Wakowski comments: “she says this aware that even at the moment she’s saying it that the sacrifice she has made will cost her her life…. I start to understand just how complex the relationship between visibility and invisibility has been throughout my life.”

In the rest of the speech Wakowski recounts a number of key incidents in her movement from invisibility to visibility.

We live in a radically new environment that media academic Jeff Jarvis calls “the age of publicness”. He argues that the fact that we now live much of what was once regarded as private in the public domain has brought great personal and communal benefits. It enables better collaboration. It breaks down taboos. It enables the “wisdom of crowds”. And it improves relationships. It enables gay men, lesbians and trans people to live open and productive lives.

Jarvis has written about this both as a media theorist and as a public survivor of prostate cancer. He argues convincingly that by going public about his cancer in talks and blog posts he not only contributed to an environment that may encourage other men to be tested but he gained lots of useful information and support in response.

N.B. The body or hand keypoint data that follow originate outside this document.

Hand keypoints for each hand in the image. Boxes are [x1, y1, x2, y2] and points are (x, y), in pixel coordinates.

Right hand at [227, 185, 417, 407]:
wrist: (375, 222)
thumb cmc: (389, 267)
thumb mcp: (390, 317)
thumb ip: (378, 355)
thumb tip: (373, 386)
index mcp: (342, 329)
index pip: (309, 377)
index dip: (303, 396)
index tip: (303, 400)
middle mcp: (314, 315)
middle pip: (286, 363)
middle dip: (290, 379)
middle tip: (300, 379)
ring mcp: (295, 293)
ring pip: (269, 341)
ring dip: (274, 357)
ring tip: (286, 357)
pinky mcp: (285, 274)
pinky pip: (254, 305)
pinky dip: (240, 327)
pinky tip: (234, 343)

Privacy advocates are quick to remind us about the ethics of privacy. In his book Public Parts Jarvis argues that we need to think about both the ethics of privacy and the ethics of publicness. While we are certainly obliged to think carefully and act respectfully when handling the informational lives of others, we also need to think ethically about the impact of our own public declarations. Ethics are about how we contribute to the public good and we do this as much through sharing publically as we do by respecting the private lives of others. Jarvis again uses the cancer example. By being public a breast cancer patient might inspire other women to get examined, or her public declaration may even reveal a up a cluster of cancers in her environment that need investigation.

It is strikingly clear that Wakowski has thought long and hard about the ethics of publicness while Jodie Foster remains focused on the values of privacy.

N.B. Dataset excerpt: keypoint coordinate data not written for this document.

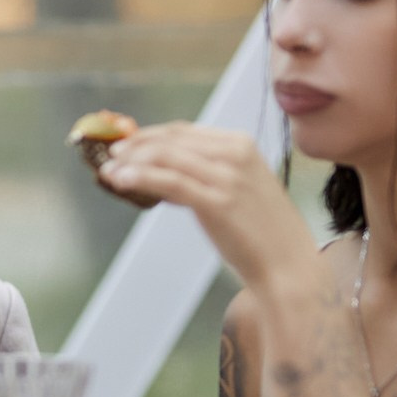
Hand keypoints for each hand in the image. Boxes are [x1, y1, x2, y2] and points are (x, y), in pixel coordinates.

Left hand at [97, 122, 319, 293]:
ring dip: (130, 161)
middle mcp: (235, 154)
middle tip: (109, 154)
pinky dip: (140, 177)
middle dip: (134, 146)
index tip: (125, 143)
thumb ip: (204, 172)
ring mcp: (228, 177)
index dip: (149, 135)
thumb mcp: (236, 187)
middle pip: (171, 140)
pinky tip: (121, 180)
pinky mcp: (218, 202)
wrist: (288, 266)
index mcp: (240, 145)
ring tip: (107, 170)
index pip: (183, 131)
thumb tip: (157, 168)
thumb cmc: (259, 230)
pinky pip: (170, 182)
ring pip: (166, 158)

Wakowski realises the public good that comes from visibility – the lives that might potentially be saved – and knows this far outweighs any abstract value that might attach to her privacy. That is often what ethical decision making is about: weighing up the relative costs and benefits of two seemingly mutually exclusive actions. She concludes:

[As a teenager] I couldn’t find anyone like me in the world and it felt like my dreams were foreclosed simply because my gender was less typical than others. If I can be that person for someone else [pause, applause] then the sacrifice of my private civic life may have value. I know I am also here because of the strength and courage and love that I am blessed to receive from my wife, my family and my friends. And in this way I hope to offer their love in the form of my materiality to a project like this one started by the HRC, so that this world that we imagine in this room might be used to gain access to other rooms, to other worlds previously unimaginable.

There may well be complex personal reasons why celebrities remain in the closet but to justify it with a nostalgic appeal to the “beautiful” days of lost privacy is no longer ethically convincing.